* _Questions on the material_:
1. Answer these questions using the passage on the New Deal:
(a) What are the dam building and road construction meant to keep the cycle from doing?
(b) Who was against public unions?
(c) Around what year did the opposition tighten the fiscal noose?
2. Carry on the passage on the New Deal with a further reply in the same discussion, starting after its final sentence.

* _Passage_:
=-=-=-=-=

Pushing aggregate demand when an economy stubbornly won't respond with a typical economic free market cycle is what it is all about. The dam building, road construction, new administrations, regs and so on are to keep the cycle from bottoming out. One may not agree with that economic approach but it isn't Fascism.

Big subject, but I hardly think the new deal was all about pump priming. That didn't really take until WW2 anyway. Early pump priming effectiveness was offset by witch hunting punishment of business to sate populist yobs, smothering regulation, and bloat of the public sector. Although FDR was against public unions, he layed the groundwork for that being the logical conclusion for the developed world where (as in Greece) the public sector owns the citizens instead of vice versa.

 

I'll admit it's an oversimplification of course but pump-priming by the government certainly is a core element of the ND, Keynesian economics is nothing if not that. [EDIT: I'll add that priming the pump has been a description of the New Deal from high school through grad school. They don't do that anymore? ]

 

As many economists have stated the economy was on the mend until the opposition gained control of spending in Congress and tightened the fiscal noose around '37 causing things to get worse again. A solid majority of economic historians and economists (aggregated) don't believe the gov't made the Great Depression worse. LINK

 

That whole argument ('government made the depression worse') has been a recent phenomena that I think panders to groups eager for justifications against government interference in contemporary society.

=-=-=-=-=

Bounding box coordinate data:
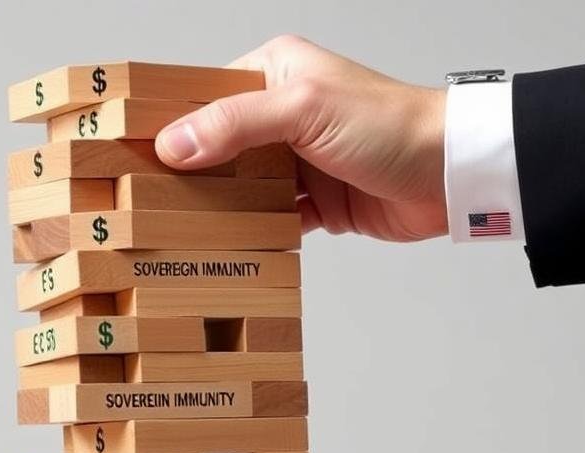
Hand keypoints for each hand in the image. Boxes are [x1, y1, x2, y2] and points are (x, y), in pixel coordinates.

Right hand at [155, 35, 446, 241]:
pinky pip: (269, 219)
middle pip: (217, 145)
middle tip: (146, 197)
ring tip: (176, 227)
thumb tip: (176, 143)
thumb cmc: (392, 125)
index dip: (170, 121)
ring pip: (240, 186)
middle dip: (189, 172)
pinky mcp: (314, 201)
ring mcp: (296, 159)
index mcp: (274, 73)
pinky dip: (251, 232)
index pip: (205, 93)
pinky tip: (227, 246)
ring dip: (218, 206)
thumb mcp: (305, 110)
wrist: (452, 175)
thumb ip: (236, 123)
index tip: (132, 148)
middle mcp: (281, 114)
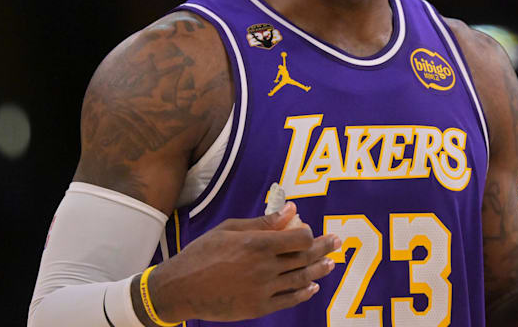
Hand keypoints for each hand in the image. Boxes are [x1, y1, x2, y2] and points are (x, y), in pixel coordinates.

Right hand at [146, 202, 341, 321]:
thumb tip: (291, 209)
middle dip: (324, 248)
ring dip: (319, 270)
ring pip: (301, 278)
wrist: (180, 288)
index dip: (309, 233)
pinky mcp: (258, 307)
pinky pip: (289, 300)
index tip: (311, 230)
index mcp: (256, 244)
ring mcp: (263, 289)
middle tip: (337, 242)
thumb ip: (264, 222)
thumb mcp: (229, 229)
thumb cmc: (202, 253)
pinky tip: (313, 286)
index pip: (298, 238)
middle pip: (305, 257)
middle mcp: (263, 267)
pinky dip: (304, 292)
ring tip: (330, 263)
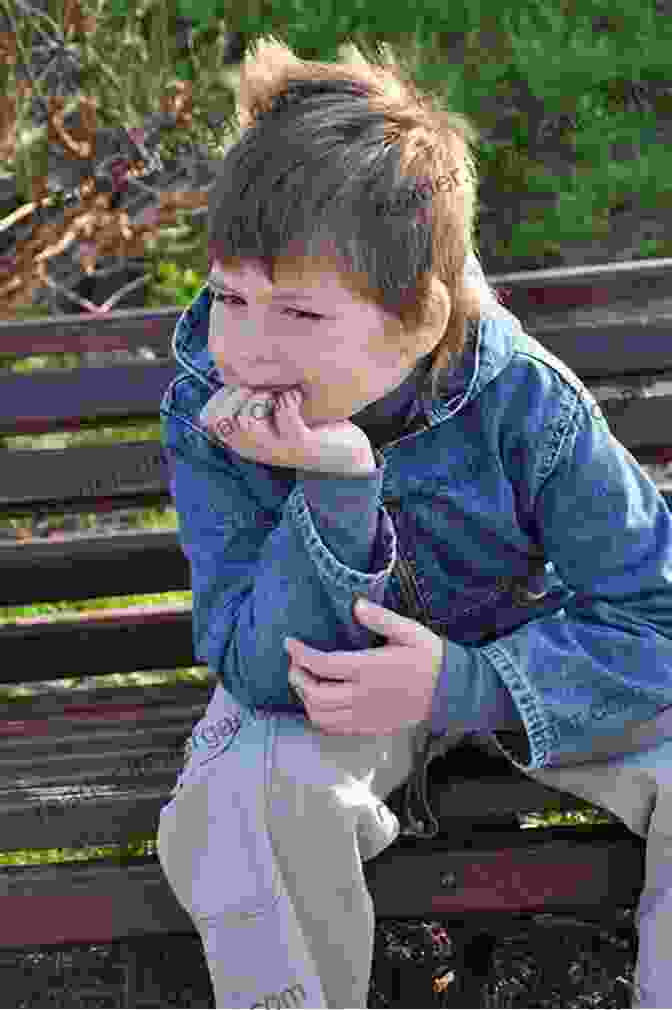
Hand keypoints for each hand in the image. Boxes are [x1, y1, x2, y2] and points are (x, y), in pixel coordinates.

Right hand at [200, 385, 375, 474]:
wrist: (346, 455)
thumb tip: (231, 361)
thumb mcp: (272, 407)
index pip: (208, 418)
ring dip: (263, 396)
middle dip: (240, 394)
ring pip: (246, 419)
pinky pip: (284, 410)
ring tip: (281, 394)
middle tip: (266, 390)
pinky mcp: (301, 446)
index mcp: (242, 440)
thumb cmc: (306, 422)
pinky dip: (290, 396)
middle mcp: (253, 449)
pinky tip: (299, 396)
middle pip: (221, 419)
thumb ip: (250, 391)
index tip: (251, 387)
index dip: (225, 394)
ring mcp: (276, 450)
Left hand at [284, 598, 444, 735]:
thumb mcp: (410, 631)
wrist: (451, 692)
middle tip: (294, 663)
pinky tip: (319, 701)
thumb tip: (356, 605)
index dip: (300, 654)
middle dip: (296, 677)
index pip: (323, 664)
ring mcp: (365, 715)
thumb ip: (381, 618)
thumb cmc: (430, 658)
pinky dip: (319, 716)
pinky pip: (334, 728)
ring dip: (305, 698)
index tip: (289, 643)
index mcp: (371, 668)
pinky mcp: (370, 727)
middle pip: (315, 694)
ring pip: (321, 715)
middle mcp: (364, 695)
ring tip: (304, 681)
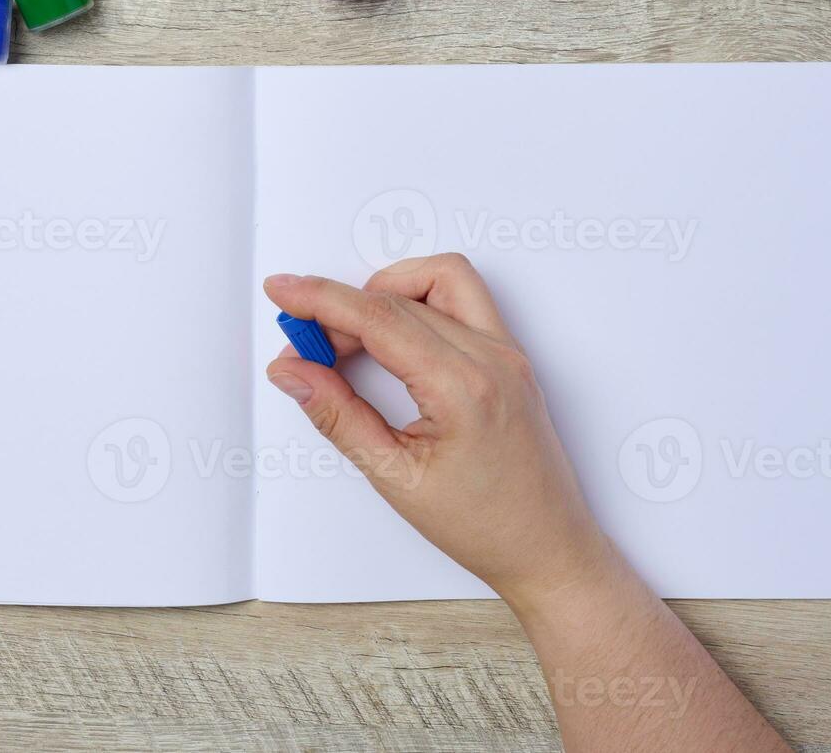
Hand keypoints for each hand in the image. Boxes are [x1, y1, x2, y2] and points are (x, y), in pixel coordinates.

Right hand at [265, 256, 789, 751]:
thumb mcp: (394, 477)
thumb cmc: (484, 526)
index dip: (320, 298)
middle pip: (397, 299)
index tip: (281, 290)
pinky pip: (460, 300)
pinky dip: (417, 303)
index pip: (378, 317)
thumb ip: (337, 415)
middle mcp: (492, 357)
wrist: (549, 550)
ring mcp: (507, 352)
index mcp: (464, 387)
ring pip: (437, 280)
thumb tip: (293, 372)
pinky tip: (390, 340)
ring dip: (386, 294)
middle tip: (302, 348)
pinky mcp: (510, 357)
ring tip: (351, 340)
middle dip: (339, 310)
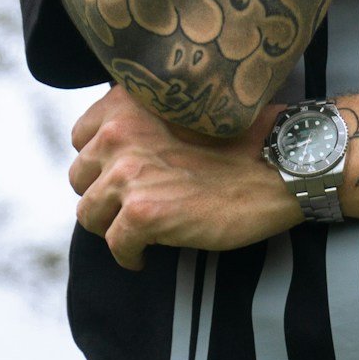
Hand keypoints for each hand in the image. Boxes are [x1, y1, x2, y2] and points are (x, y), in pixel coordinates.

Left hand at [68, 87, 298, 268]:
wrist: (279, 166)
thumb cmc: (242, 140)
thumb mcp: (185, 109)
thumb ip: (144, 120)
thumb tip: (114, 148)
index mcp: (128, 104)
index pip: (81, 137)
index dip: (100, 160)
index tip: (121, 173)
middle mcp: (119, 133)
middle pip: (79, 178)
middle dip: (103, 195)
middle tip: (132, 205)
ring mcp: (128, 174)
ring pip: (88, 214)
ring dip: (111, 226)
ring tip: (137, 231)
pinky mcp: (142, 213)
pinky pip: (114, 245)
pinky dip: (129, 255)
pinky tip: (146, 256)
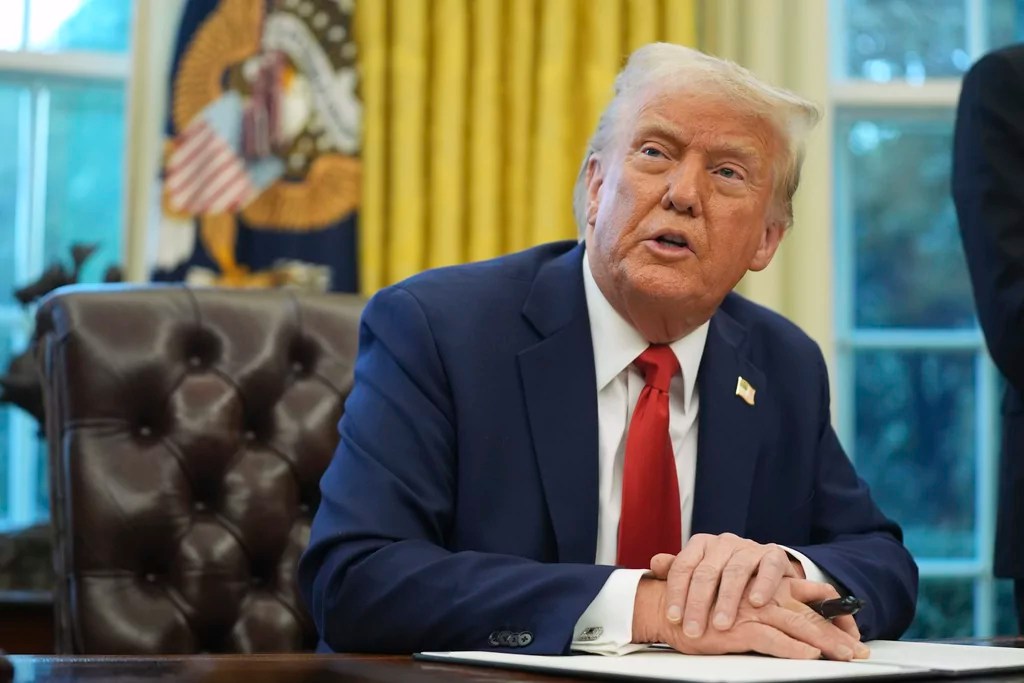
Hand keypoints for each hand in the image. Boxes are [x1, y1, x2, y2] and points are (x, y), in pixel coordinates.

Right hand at [631, 576, 868, 659]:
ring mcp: (752, 611)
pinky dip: (792, 649)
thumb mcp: (735, 600)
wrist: (668, 609)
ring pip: (796, 626)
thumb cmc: (702, 609)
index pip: (805, 593)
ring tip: (847, 655)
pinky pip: (771, 639)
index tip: (853, 628)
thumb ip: (763, 601)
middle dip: (836, 634)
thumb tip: (791, 611)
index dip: (831, 610)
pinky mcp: (738, 628)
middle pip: (807, 614)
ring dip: (825, 643)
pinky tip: (810, 656)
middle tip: (860, 650)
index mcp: (764, 586)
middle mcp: (762, 595)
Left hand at [648, 533, 798, 636]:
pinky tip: (756, 603)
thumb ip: (676, 570)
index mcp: (701, 544)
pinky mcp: (774, 554)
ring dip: (727, 600)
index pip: (683, 567)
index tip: (673, 618)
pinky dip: (763, 584)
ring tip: (721, 624)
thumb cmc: (725, 573)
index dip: (676, 593)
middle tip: (694, 630)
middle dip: (698, 603)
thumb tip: (654, 564)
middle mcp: (723, 542)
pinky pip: (768, 567)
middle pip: (706, 572)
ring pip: (735, 571)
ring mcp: (749, 547)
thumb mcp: (699, 570)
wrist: (765, 567)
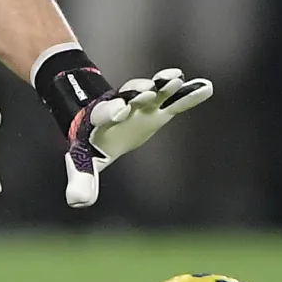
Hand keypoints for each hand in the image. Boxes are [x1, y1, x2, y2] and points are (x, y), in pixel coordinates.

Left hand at [64, 68, 212, 207]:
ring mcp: (141, 105)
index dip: (112, 111)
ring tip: (175, 79)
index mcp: (100, 119)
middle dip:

=-=-=-=-=

* _Results in order_:
1.
(a) Bottoming out.
(b) FDR.
(c) Around '37.

2.
 

There is speculation not evidence that regulation constricted growth circa the mid-30s or that scattered anti-business policies around some states significantly effected it either. The 'bloat' of the public sector; dams, roads and other construction was what was pushing demand, that was the point of it all. The post 1940 boom due to war production is Keynesian economics on steroids. The post-war economy was able to soak up production of those industries who could make the switch to civilian/consumer goods to answer the pent-up demand.

 

But whatever the merits of our arguments on the effectiveness of gov't involvement in the depression calling it akin or a fellow traveler to Fascism couldn't be more wrong IMHO.